**Brano proposto:**
La guerra dei sessi e il ribaltamento dei ruoli tra uomo e donna non finisce mai. Dopo la commercializzazione del viagra femminile, infatti, ora sembra essere pronto il ‘pillolo’, ovvero un contraccettivo maschile che sostituirebbe del tutto i metodi tradizionali (su cui le donne italiane, a quanto dicono i dati, sono piuttosto disinformate). In realtà si gira intorno a questo argomento da anni: si era già scoperta la calcineurina, ovvero una particolare proteina presente negli spermatozoi, senza tuttavia capirne ruolo e funzioni. Senza contare tutti i team di ricerca sparsi nel mondo, stimolati e supportati da tutte le case farmaceutiche che non vedevano l’ora di ricevere notizie positive al riguardo.
La fumata bianca arriva dal Giappone, precisamente da un progetto coordinato da Haruhiko Miyata presso l’università di Osaka. Test sui topi hanno permesso di capire come intervenire sulla calcineurina al fine di da rendere gli animali infertili, pur restando in grado di avere rapporti sessuali. La proteina, anche nella sua versione modificata, permette infatti agli spermatozoi di avere pieno movimento. Ciò che non posseggono, invece, è la capacità di fecondare un ovulo. Non appena si interrompe l’assunzione dei farmaci inibitori, la fertilità torna nel giro di 4-5 giorni senza presentare alcuna controindicazione nei soggetti.

(Voci di dati raccolte)
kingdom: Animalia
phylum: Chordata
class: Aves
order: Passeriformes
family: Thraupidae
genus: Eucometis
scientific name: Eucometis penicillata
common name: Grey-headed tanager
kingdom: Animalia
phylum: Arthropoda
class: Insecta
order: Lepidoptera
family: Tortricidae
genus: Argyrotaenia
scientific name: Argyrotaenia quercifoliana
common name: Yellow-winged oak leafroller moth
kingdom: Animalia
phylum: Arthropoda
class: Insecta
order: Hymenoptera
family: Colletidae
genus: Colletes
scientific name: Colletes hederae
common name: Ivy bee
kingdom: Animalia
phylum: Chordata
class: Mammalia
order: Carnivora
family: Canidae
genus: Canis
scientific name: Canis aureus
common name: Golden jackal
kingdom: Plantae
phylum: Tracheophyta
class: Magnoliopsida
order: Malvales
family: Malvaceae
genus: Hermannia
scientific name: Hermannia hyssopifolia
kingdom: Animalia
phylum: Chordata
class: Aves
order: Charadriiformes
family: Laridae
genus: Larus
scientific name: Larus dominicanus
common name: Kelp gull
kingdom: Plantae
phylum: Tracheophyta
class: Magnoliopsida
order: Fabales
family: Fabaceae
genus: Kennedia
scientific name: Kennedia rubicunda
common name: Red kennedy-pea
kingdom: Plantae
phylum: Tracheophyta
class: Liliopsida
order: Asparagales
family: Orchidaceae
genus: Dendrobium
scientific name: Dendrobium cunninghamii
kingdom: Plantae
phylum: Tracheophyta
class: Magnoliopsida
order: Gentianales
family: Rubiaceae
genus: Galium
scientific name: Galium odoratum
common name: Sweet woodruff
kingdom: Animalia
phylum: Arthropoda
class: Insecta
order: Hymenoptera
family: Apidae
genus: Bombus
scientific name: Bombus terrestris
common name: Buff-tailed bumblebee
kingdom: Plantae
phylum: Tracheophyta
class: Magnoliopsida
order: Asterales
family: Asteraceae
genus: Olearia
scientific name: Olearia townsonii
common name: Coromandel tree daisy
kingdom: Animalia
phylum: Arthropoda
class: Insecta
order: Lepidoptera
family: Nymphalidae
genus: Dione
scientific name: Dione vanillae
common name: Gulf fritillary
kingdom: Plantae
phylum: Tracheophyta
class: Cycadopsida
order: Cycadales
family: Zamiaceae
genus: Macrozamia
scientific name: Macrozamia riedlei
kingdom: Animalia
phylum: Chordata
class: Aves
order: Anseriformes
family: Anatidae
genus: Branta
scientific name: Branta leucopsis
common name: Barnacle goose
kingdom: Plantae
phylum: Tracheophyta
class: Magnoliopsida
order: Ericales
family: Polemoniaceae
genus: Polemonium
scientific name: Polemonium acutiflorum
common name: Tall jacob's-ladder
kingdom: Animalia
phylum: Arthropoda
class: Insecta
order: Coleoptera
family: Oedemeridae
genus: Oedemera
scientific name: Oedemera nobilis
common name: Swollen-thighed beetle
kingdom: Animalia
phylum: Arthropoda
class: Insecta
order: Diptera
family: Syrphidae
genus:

**Compiti assegnati:**
A) Secondo il brano sul contraccettivo maschile, chi ha coordinato il progetto giapponese e presso quale università?
B) Stabilisci se ciascuna affermazione concorda con il brano sul contraccettivo maschile, rispondendo sì o no e citando le parole del brano che lo dimostrano.
(i) Gli esperimenti sono stati condotti sui topi.
(ii) Nella versione modificata della proteina gli spermatozoi perdono la capacità di muoversi.
(iii) Dopo la sospensione dei farmaci inibitori la fertilità ritorna in pochi giorni.
C) Continua il brano sul contraccettivo maschile riprendendo dopo la sua ultima frase.

**Soluzioni:**
A) Il progetto è stato coordinato da Haruhiko Miyata presso l'università di Osaka.

B)
(i) Sì: «Test sui topi hanno permesso di capire come intervenire sulla calcineurina».
(ii) No: «La proteina, anche nella sua versione modificata, permette infatti agli spermatozoi di avere pieno movimento».
(iii) Sì: «la fertilità torna nel giro di 4-5 giorni senza presentare alcuna controindicazione nei soggetti».

C)
Nell’uomo è presente esattamente la stessa proteina e i ricercatori ritengono che non sarà poi così difficile replicare i risultati ottenuti sui topi. Lo studio è quindi destinato a proseguire, ma una volta individuata la strada da seguire si potrebbe davvero arrivare alla commercializzazione di un ‘pillolo’ efficace a tutti gli effetti. Dall’Italia si tende tuttavia a sminuire. Lo ha fatto Maria Cristina Meriggiola, ricercatrice dell’università di Bologna impegnata da anni in questo stesso ambito: “Si tratta di uno studio molto interessante, ma ancora molto lontano dall’avere applicazione pratica. Il problema di queste proteine finora studiate è che quando si tenta di inibirle, si bloccano anche le funzioni di altri apparati”. Mentre la scienza tenta di arginare problematiche, alle donne che non sono alla ricerca di una gravidanza non resta che proseguire con i metodi tradizionali.